◆ Requirement A
Answer these questions about the Thames Path walk account, one line each:
(i) What did the large yellow sign on the tree trunk say in bold black lettering?
(ii) What distance was the Royal Parks Foundation Ultra run?
(iii) How old was the baby carried on Catherine's back?
◆ Requirement B
Turn the lines of the rendered chart images listing into a numbered list, skipping blank lines and leaving the pictures out.

◆ Reading passage

□ □ □ □

Thames Path Stage 6: Kew to Teddington

Published 8 January 2014

The Thames Path

“Is there something on,” asked Catherine as we were overtaken by another gaggle of runners who were filling up the narrow tow path near Kew Bridge. We were barely able to walk a few metres before another set of lycra clad people zoomed past going goodness knows where.

“I don’t know,” I replied, helpfully, as a family of cyclists appeared surreptitiously behind us to break up the flow.

It all became clear a little further on thanks to a large yellow plastic sign, attached to a tree trunk. “CHECKPOINT AHEAD” it screamed in bold black lettering.

Checkpoint ahead?

Thankfully though, this was not passport control and no valid form of ID was required to walk on the tow path alongside Kew Gardens. No, it was in fact the small logo in the top left of the sign that explained all. “Royal Parks Foundation Ultra,” it proclaimed. “A 50K run for charity” it further explained.

“Fifty kilometres?” I raised my eyebrows. “Blimey.”

As someone whose main running experience used to be the occasional jog round our local park, the idea of doing 50 kilometres – or 31.6miles in old money – sent shivers down my spine. I never did tot up the distance I’d do round the park – and getting to and from it – but I vaguely estimated it would be about 3-4km. I reckoned I could easily manage a 5km run; probably even a 10km one if I did a little extra training. But 50km? No chance. Besides, I’d given up running and switched to swimming instead. Rumours that this decision was related to me not having the physique for the black and orange Lycra running tights, are completely unfounded.

We passed by the checkpoint, our arrival not particularly registering much interest in the hordes of volunteers manning it. A woman from one charity stood, cheering on the runners, her shrieks of “Wahoo! Way to go guys!” inadvertently waking up the ten month old baby being carried on Catherine’s back; the bit of breadstick Sam had been diligently clutching whilst dozing away, tumbling to the ground, only to be ground to dust by yet another runner.

□ □ □ □

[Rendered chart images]
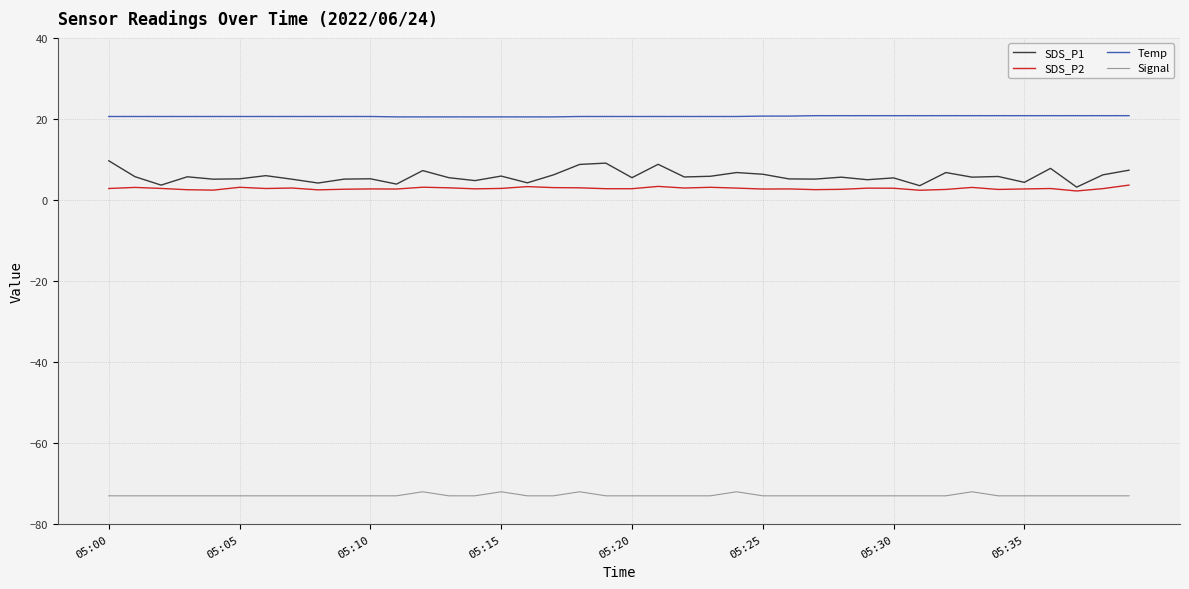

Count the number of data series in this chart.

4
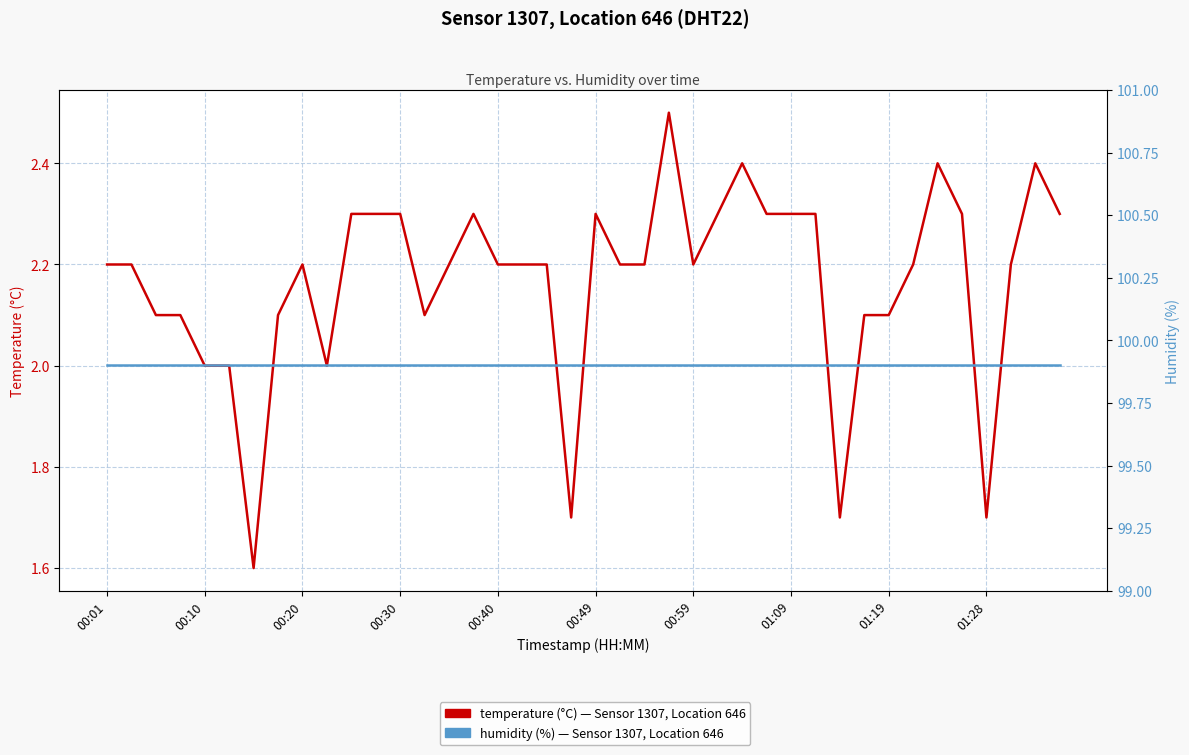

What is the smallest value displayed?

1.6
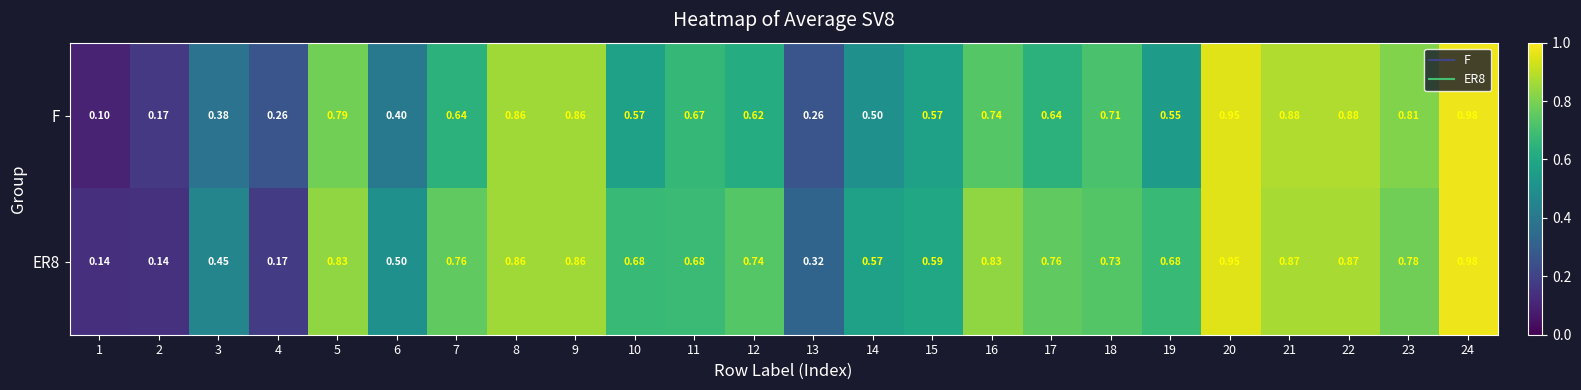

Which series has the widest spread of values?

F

□ □ □ □

◆ Answer box A
(i) "CHECKPOINT AHEAD"
(ii) 50 kilometres (50K)
(iii) Ten months old

◆ Answer box B
1. Count the number of data series in this chart.
2. 4
3. What is the smallest value displayed?
4. 1.6
5. Which series has the widest spread of values?
6. F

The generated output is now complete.